Em Loures, há dias, aconteceu o mesmo que tem vindo a acontecer por outras cidades do país. O tribunal ilibou um sujeito acusado de violência doméstica e garantiu que o mesmo pode continuar a ver a filha, mesmo que seja com a supervisão dos avós. Avós que têm cerca de 80 anos.

Este sujeito – vamos designar a criatura desta forma para simplificar – foi ilibado e continua a ameaçar a mãe da criança. A criança verbaliza que não quer ir para o pai. A mãe faz um relato de terror. O Ministério Público confirmou a situação e fez a acusação. O tribunal decidiu que é mais uma situação de violência doméstica que pouco importa.

Pouco importam as mulheres. E as crianças. Será que os juízes se interrogam sobre os traumas destas vítimas? Não creio, até porque não as entendem como vítimas. Pergunto-me: o que faz com que um sujeito assim possa sair ilibado de uma acusação de violência doméstica, capaz de ser comprovada pelo Ministério Público, e possa continuar a ameaçar a mulher em questão? Ameaça porque pode. É ilibado, porque há espaço na lei para não o considerar um agressor. A definição de agressor deveria ser revista rapidamente.

Um destes dias, diz esta mãe, irá recorrer a uma casa-abrigo, para se afastar e não ser ameaçada constantemente; para não viver a medo; para proteger a sua criança. Se o fizer e a criança não for às visitas paternas, talvez o sujeito opte por ir a tribunal. E talvez um juiz qualquer diga que sim, que o sujeito tem razão, tem direito a ver a filha. Talvez diga que uma coisa é uma coisa e outra coisa é outra coisa. No caso de violência doméstica não existe fronteira, não existem umas coisas e outras, existe uma realidade, várias vítimas – neste caso duas, a mãe e a filha – e uma vida subjugada, a medo, sem sentido.
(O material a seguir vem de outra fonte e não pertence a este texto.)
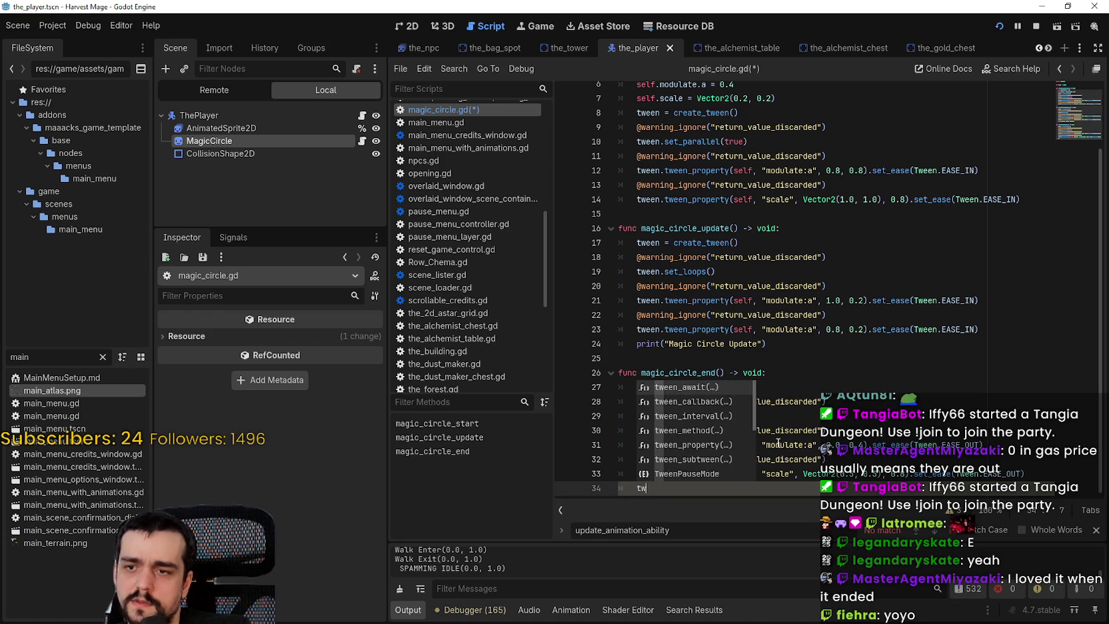
Write 'await tween.finished.connect()' on line 34 using autocomplete.
type("await tween")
A Justiça é, para citar um livro que ando a ler de Deborah Levy, Direito de Propriedade (edição Relógio d’Água), uma vaca sem chocalho, à deriva, sem saber para onde seguir, nem sequer para escapar à maldade dos homens. Todos os anos se repetem episódios que revelam que a lei é relativa, é pouco séria, é cega e não quer saber. Todos os anos essa mesma lei é imposta por homens e mulheres, juízes. Como é que esta gente dorme? Não sei dizer.